=== Begin Enclosure ===

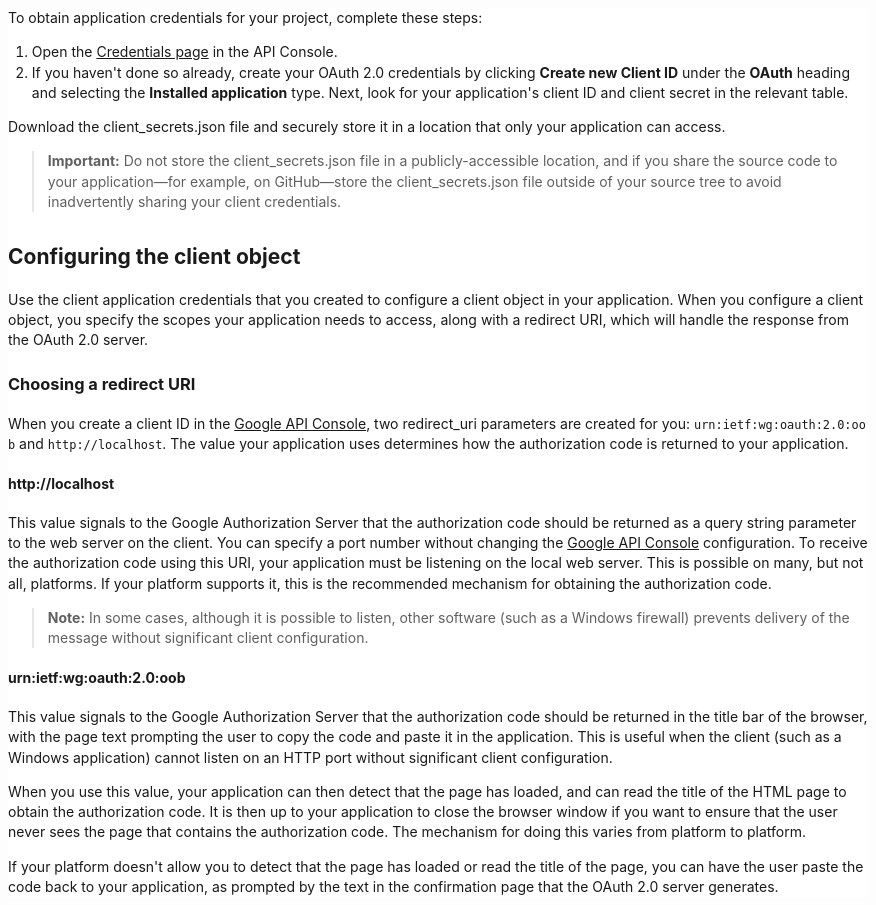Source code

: To obtain application credentials for your project, complete these steps:

1. Open the [Credentials page](https://console.developers.google.com/apis/credentials) in the API Console.
1. If you haven't done so already, create your OAuth 2.0 credentials by clicking **Create new Client ID** under the **OAuth** heading and selecting the **Installed application** type. Next, look for your application's client ID and client secret in the relevant table.

Download the client_secrets.json file and securely store it in a location that only your application can access.

> **Important:** Do not store the client_secrets.json file in a publicly-accessible location, and if you share the source code to your application—for example, on GitHub—store the client_secrets.json file outside of your source tree to avoid inadvertently sharing your client credentials.

## Configuring the client object

Use the client application credentials that you created to configure a client object in your application. When you configure a client object, you specify the scopes your application needs to access, along with a redirect URI, which will handle the response from the OAuth 2.0 server.

### Choosing a redirect URI

When you create a client ID in the [Google API Console](https://console.developers.google.com/), two redirect_uri parameters are created for you: `urn:ietf:wg:oauth:2.0:oob` and `http://localhost`. The value your application uses determines how the authorization code is returned to your application.

#### http://localhost

This value signals to the Google Authorization Server that the authorization code should be returned as a query string parameter to the web server on the client. You can specify a port number without changing the [Google API Console](https://console.developers.google.com/) configuration. To receive the authorization code using this URI, your application must be listening on the local web server. This is possible on many, but not all, platforms. If your platform supports it, this is the recommended mechanism for obtaining the authorization code.

> **Note:** In some cases, although it is possible to listen, other software (such as a Windows firewall) prevents delivery of the message without significant client configuration.

#### urn:ietf:wg:oauth:2.0:oob

This value signals to the Google Authorization Server that the authorization code should be returned in the title bar of the browser, with the page text prompting the user to copy the code and paste it in the application. This is useful when the client (such as a Windows application) cannot listen on an HTTP port without significant client configuration.

When you use this value, your application can then detect that the page has loaded, and can read the title of the HTML page to obtain the authorization code. It is then up to your application to close the browser window if you want to ensure that the user never sees the page that contains the authorization code. The mechanism for doing this varies from platform to platform.

If your platform doesn't allow you to detect that the page has loaded or read the title of the page, you can have the user paste the code back to your application, as prompted by the text in the confirmation page that the OAuth 2.0 server generates.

=== End Enclosure ===

Reproduce each item above word for word, omitting the pictures.

Source code

: To obtain application credentials for your project, complete these steps:

1. Open the [Credentials page](https://console.developers.google.com/apis/credentials) in the API Console.
1. If you haven't done so already, create your OAuth 2.0 credentials by clicking **Create new Client ID** under the **OAuth** heading and selecting the **Installed application** type. Next, look for your application's client ID and client secret in the relevant table.

Download the client_secrets.json file and securely store it in a location that only your application can access.

> **Important:** Do not store the client_secrets.json file in a publicly-accessible location, and if you share the source code to your application—for example, on GitHub—store the client_secrets.json file outside of your source tree to avoid inadvertently sharing your client credentials.

## Configuring the client object

Use the client application credentials that you created to configure a client object in your application. When you configure a client object, you specify the scopes your application needs to access, along with a redirect URI, which will handle the response from the OAuth 2.0 server.

### Choosing a redirect URI

When you create a client ID in the [Google API Console](https://console.developers.google.com/), two redirect_uri parameters are created for you: `urn:ietf:wg:oauth:2.0:oob` and `http://localhost`. The value your application uses determines how the authorization code is returned to your application.

#### http://localhost

This value signals to the Google Authorization Server that the authorization code should be returned as a query string parameter to the web server on the client. You can specify a port number without changing the [Google API Console](https://console.developers.google.com/) configuration. To receive the authorization code using this URI, your application must be listening on the local web server. This is possible on many, but not all, platforms. If your platform supports it, this is the recommended mechanism for obtaining the authorization code.

> **Note:** In some cases, although it is possible to listen, other software (such as a Windows firewall) prevents delivery of the message without significant client configuration.

#### urn:ietf:wg:oauth:2.0:oob

This value signals to the Google Authorization Server that the authorization code should be returned in the title bar of the browser, with the page text prompting the user to copy the code and paste it in the application. This is useful when the client (such as a Windows application) cannot listen on an HTTP port without significant client configuration.

When you use this value, your application can then detect that the page has loaded, and can read the title of the HTML page to obtain the authorization code. It is then up to your application to close the browser window if you want to ensure that the user never sees the page that contains the authorization code. The mechanism for doing this varies from platform to platform.

If your platform doesn't allow you to detect that the page has loaded or read the title of the page, you can have the user paste the code back to your application, as prompted by the text in the confirmation page that the OAuth 2.0 server generates.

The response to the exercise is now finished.